To help retailers make the most of varietal citrus during the California season, Melissa’s/World Variety Produce provides its California Dreamin’ Variety Citrus Calendar that shows peak availability.
“Kumquats, Pixie tangerines, Meyer lemons, Satsuma tangerines with stem and leaf, and Neapolitan tangerines are our biggest sellers in specialty citrus,” says Robert Schueller, director of public relations for Vernon, CA-headquartered company. “We see good growth in the following California citrus varieties for the upcoming season: Buddha’s Hand, Finger Limes, Pink Lemons, and conventional and organic lemon and lime combo packs.”
MERCHANDISING & PROMOTIONAL PROGRAMS
“We love to promote California citrus in promotional displays using colorful grower boxes. This merchandising allows customers to quickly identify what is the best of the best at any one time,” says New Seasons Market’s Harris.
With citrus being a gift-giving tradition and an essential staple during holiday festivities, says Sunkist Growers’ Howard, “retailers can capitalize on our 10-pound navel holiday cartons during Thanksgiving and Christmas and carry that momentum through Lunar New Year with our limited-edition ‘Year of the Dragon’ cartons and matching quarter bins.”
Last season, Wonderful Citrus introduced a secondary display bin for its seedless lemons. It features a small footprint, and angled sides that make it easy to fit into corner spaces in the produce department. Information on the display lets customers know how to use the citrus in recipes and cocktails.
In 2020, Melissa’s/World Variety Produce kicked off its “Citrus as Medicine” program.
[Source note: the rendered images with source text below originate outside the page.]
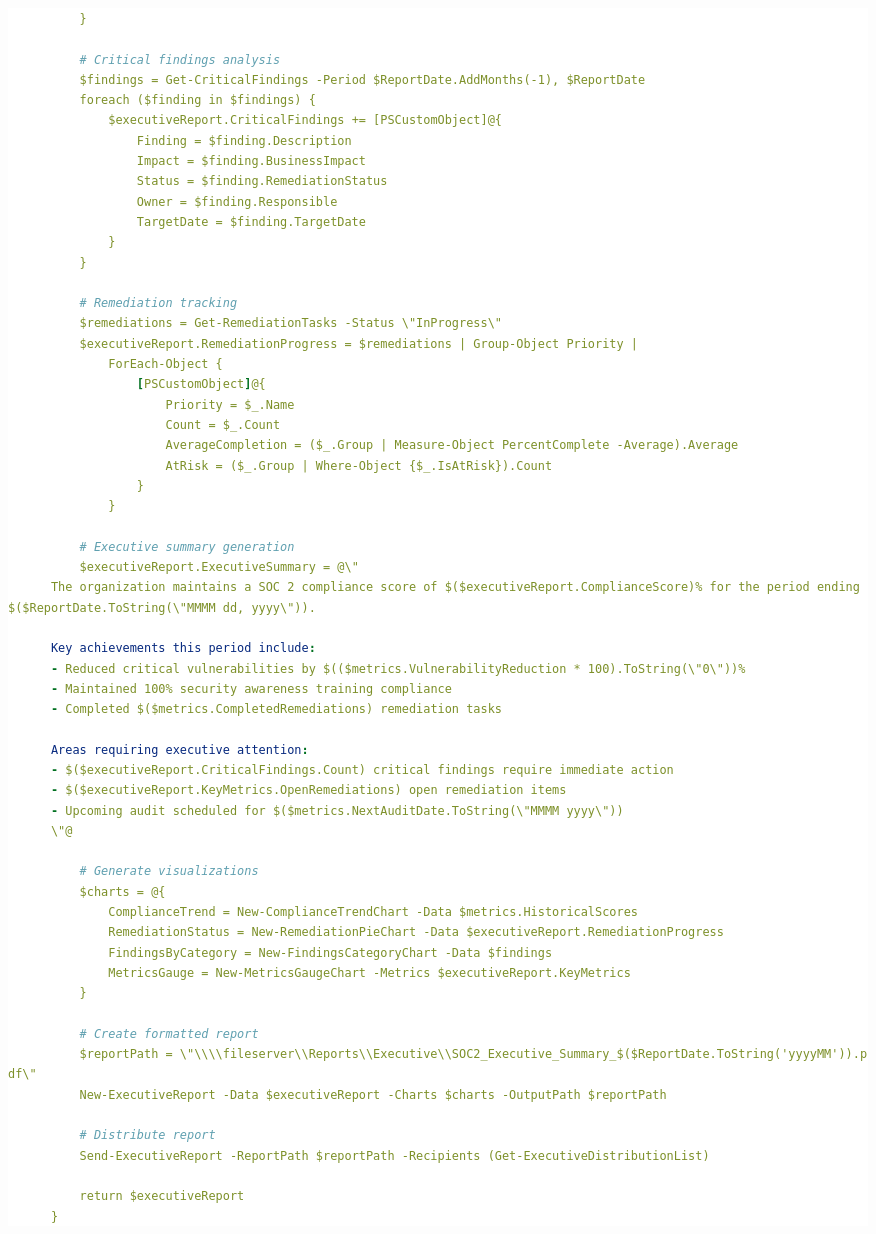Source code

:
 ```yaml
          }
          
          # Critical findings analysis
          $findings = Get-CriticalFindings -Period $ReportDate.AddMonths(-1), $ReportDate
          foreach ($finding in $findings) {
              $executiveReport.CriticalFindings += [PSCustomObject]@{
                  Finding = $finding.Description
                  Impact = $finding.BusinessImpact
                  Status = $finding.RemediationStatus
                  Owner = $finding.Responsible
                  TargetDate = $finding.TargetDate
              }
          }
          
          # Remediation tracking
          $remediations = Get-RemediationTasks -Status \"InProgress\"
          $executiveReport.RemediationProgress = $remediations | Group-Object Priority | 
              ForEach-Object {
                  [PSCustomObject]@{
                      Priority = $_.Name
                      Count = $_.Count
                      AverageCompletion = ($_.Group | Measure-Object PercentComplete -Average).Average
                      AtRisk = ($_.Group | Where-Object {$_.IsAtRisk}).Count
                  }
              }
          
          # Executive summary generation
          $executiveReport.ExecutiveSummary = @\"
      The organization maintains a SOC 2 compliance score of $($executiveReport.ComplianceScore)% for the period ending $($ReportDate.ToString(\"MMMM dd, yyyy\")).
      
      Key achievements this period include:
      - Reduced critical vulnerabilities by $(($metrics.VulnerabilityReduction * 100).ToString(\"0\"))%
      - Maintained 100% security awareness training compliance
      - Completed $($metrics.CompletedRemediations) remediation tasks
      
      Areas requiring executive attention:
      - $($executiveReport.CriticalFindings.Count) critical findings require immediate action
      - $($executiveReport.KeyMetrics.OpenRemediations) open remediation items
      - Upcoming audit scheduled for $($metrics.NextAuditDate.ToString(\"MMMM yyyy\"))
      \"@
          
          # Generate visualizations
          $charts = @{
              ComplianceTrend = New-ComplianceTrendChart -Data $metrics.HistoricalScores
              RemediationStatus = New-RemediationPieChart -Data $executiveReport.RemediationProgress
              FindingsByCategory = New-FindingsCategoryChart -Data $findings
              MetricsGauge = New-MetricsGaugeChart -Metrics $executiveReport.KeyMetrics
          }
          
          # Create formatted report
          $reportPath = \"\\\\fileserver\\Reports\\Executive\\SOC2_Executive_Summary_$($ReportDate.ToString('yyyyMM')).pdf\"
          New-ExecutiveReport -Data $executiveReport -Charts $charts -OutputPath $reportPath
          
          # Distribute report
          Send-ExecutiveReport -ReportPath $reportPath -Recipients (Get-ExecutiveDistributionList)
          
          return $executiveReport
      }
```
“As self-care emerges as a powerful new value driver for brands, the food industry has been quick to shift its marketing focus from the taste and nutritional value to emphasizing positive after-effects their products provide for consumers,” says Schueller. “We’ve introduced colorful POS signage that spotlights the health benefits of different varieties of citrus.”
Finally, consumers are more focused than ever on knowing where their food comes from and how it’s grown/picked, says Howard. “Retailers can utilize our customizable merchandising and shopper-marketing programs to highlight growers of the cooperative and give consumers an exclusive inside look into the sunny California citrus groves.”